▶ [TAREA ASIGNADA A] Reproduce sin cambios el tramo del hilo sobre instalación de altavoces que va de "## AntonioAA (Nov" a "a quemar TODO.", ambos incluidos.

# Duda sobre instalación de altavoces.



## alarik (Oct 31, 2011)

Para mayor entendimiento, adjunto imagen.







Altavoces: 

- 4 Coaxiales con 2 entradas de señal, una para tweeter y otra para woofer/medio o woofer (no lo sé).
- 4 Tweeters.
- 4 filtros pasivos de dos vías.

Hola, hace años me hicieron una instalación de Car-Audio en otro coche y me he dispuesto a destriparlo e instalarlo en uno nuevo. Al hacerlo, me he edado cuenta que los Tweeter están conectados a la entrada del woofer/medio del altavoz coaxial en vez de a la entrada para el tweeter del mismo. 

¿No debería partir dicho tweeter desde la entrada de tweeter del altavoz coaxial?

Veo que el filtro divide en: frecuencia para tweeter, que va hacia el tweeter del coaxial; y en frecuencia para medio (pone M en el filtro) que va a la otra entrada del coaxial. De esa entrada sale otro positivo y  negativo que va al tweeter independiente lo que me hace pensar que éste está reproduciendo frecuencias de medios :S.

Ruego alguien que me aconseje y explique qué hacer y por qué. Gracias.

NOTA: Justo al llegar el cable al Tweeter independiente, existe un dispositivo con forma cilindrica. ¿Puede ser algun tipo de filtro pasivo de una vía que solucione esto?

Ok, gracias por vuestro aporte!


----------



## AntonioAA (Nov 1, 2011)

Los tweeters evidentemente tienen su filtro propio ( lo "cilindrico" que ves debe ser un capacitor ), por eso estan directos al woofer .
Fijate bien como estan cableados los parlantes , deben estar en 2 grupos de 2 en serie y estos a su vez en paralelo o viceversa , dos grupos de 2 en paralelo y estos a su vez en serie .
NO conectes de cualquier forma porque vas a quemar TODO.
De la forma que te dije , la IMPEDANCIA total es la misma que la de UN parlante ( seguramente son 4 Ohm)


----------



## alarik (Nov 3, 2011)

Me resulta raro entender el por qué esta conectado al woofer :S. El filtro ya quita las frecuencias altas que manda al woofer así que... ¿Cómo van a llegar al tweeter? Ya es pura curiosidad...

Entiendo que la conexión que me indicas es un serie-paralelo, pero me he liado un poco con tu explicación . ¿Puedes detallármela más claramente?

▶ [TAREA ASIGNADA B] Convierte en una tabla Markdown las líneas del listado de abajo, desde su inicio hasta la línea que contiene "4: (663, 218)", ambas incluidas, y omite las líneas en blanco. Usa solo esas líneas, con las columnas "Fila" para el número y "Línea" para su texto.

▶ [LISTADO DE DATOS]

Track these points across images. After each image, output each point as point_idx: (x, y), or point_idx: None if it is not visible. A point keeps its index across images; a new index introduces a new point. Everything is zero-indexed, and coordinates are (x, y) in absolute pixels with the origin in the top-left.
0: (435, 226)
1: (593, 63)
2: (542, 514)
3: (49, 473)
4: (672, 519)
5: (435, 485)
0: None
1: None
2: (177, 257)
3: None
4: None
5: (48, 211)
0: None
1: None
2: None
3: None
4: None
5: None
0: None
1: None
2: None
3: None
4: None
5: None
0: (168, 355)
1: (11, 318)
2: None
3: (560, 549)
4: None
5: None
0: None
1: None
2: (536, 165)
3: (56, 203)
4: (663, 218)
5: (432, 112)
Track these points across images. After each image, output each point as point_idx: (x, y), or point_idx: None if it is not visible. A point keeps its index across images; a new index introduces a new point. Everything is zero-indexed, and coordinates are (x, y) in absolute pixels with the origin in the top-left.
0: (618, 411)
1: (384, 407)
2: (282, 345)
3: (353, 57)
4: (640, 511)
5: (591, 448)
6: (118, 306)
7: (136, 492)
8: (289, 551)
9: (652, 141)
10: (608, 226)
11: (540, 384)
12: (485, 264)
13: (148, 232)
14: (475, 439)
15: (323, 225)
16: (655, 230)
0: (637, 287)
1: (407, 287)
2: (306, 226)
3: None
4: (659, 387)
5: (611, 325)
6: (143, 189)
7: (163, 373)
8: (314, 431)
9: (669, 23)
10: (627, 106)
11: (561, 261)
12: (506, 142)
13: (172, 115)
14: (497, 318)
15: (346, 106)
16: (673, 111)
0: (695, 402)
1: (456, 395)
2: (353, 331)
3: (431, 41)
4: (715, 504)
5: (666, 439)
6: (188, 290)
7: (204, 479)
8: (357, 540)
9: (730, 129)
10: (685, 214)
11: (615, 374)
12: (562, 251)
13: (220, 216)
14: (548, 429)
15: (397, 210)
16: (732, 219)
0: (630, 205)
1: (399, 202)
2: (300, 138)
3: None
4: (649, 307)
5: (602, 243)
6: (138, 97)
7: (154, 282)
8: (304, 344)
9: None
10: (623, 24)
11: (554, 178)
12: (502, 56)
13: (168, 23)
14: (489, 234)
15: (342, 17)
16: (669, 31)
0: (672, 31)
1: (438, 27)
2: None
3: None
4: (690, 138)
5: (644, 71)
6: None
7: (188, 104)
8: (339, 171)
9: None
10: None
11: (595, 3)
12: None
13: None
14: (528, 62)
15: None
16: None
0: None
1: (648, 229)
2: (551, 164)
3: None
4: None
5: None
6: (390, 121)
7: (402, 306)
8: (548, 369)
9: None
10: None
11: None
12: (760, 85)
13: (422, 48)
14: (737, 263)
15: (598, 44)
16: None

▶ [RESPUESTA COMPLETA A]
## AntonioAA (Nov 1, 2011)

Los tweeters evidentemente tienen su filtro propio ( lo "cilindrico" que ves debe ser un capacitor ), por eso estan directos al woofer .
Fijate bien como estan cableados los parlantes , deben estar en 2 grupos de 2 en serie y estos a su vez en paralelo o viceversa , dos grupos de 2 en paralelo y estos a su vez en serie .
NO conectes de cualquier forma porque vas a quemar TODO.

▶ [RESPUESTA COMPLETA B]
| Fila | Línea |
|---|---|
| 1 | Track these points across images. After each image, output each point as point_idx: (x, y), or point_idx: None if it is not visible. A point keeps its index across images; a new index introduces a new point. Everything is zero-indexed, and coordinates are (x, y) in absolute pixels with the origin in the top-left. |
| 2 | 0: (435, 226) |
| 3 | 1: (593, 63) |
| 4 | 2: (542, 514) |
| 5 | 3: (49, 473) |
| 6 | 4: (672, 519) |
| 7 | 5: (435, 485) |
| 8 | 0: None |
| 9 | 1: None |
| 10 | 2: (177, 257) |
| 11 | 3: None |
| 12 | 4: None |
| 13 | 5: (48, 211) |
| 14 | 0: None |
| 15 | 1: None |
| 16 | 2: None |
| 17 | 3: None |
| 18 | 4: None |
| 19 | 5: None |
| 20 | 0: None |
| 21 | 1: None |
| 22 | 2: None |
| 23 | 3: None |
| 24 | 4: None |
| 25 | 5: None |
| 26 | 0: (168, 355) |
| 27 | 1: (11, 318) |
| 28 | 2: None |
| 29 | 3: (560, 549) |
| 30 | 4: None |
| 31 | 5: None |
| 32 | 0: None |
| 33 | 1: None |
| 34 | 2: (536, 165) |
| 35 | 3: (56, 203) |
| 36 | 4: (663, 218) |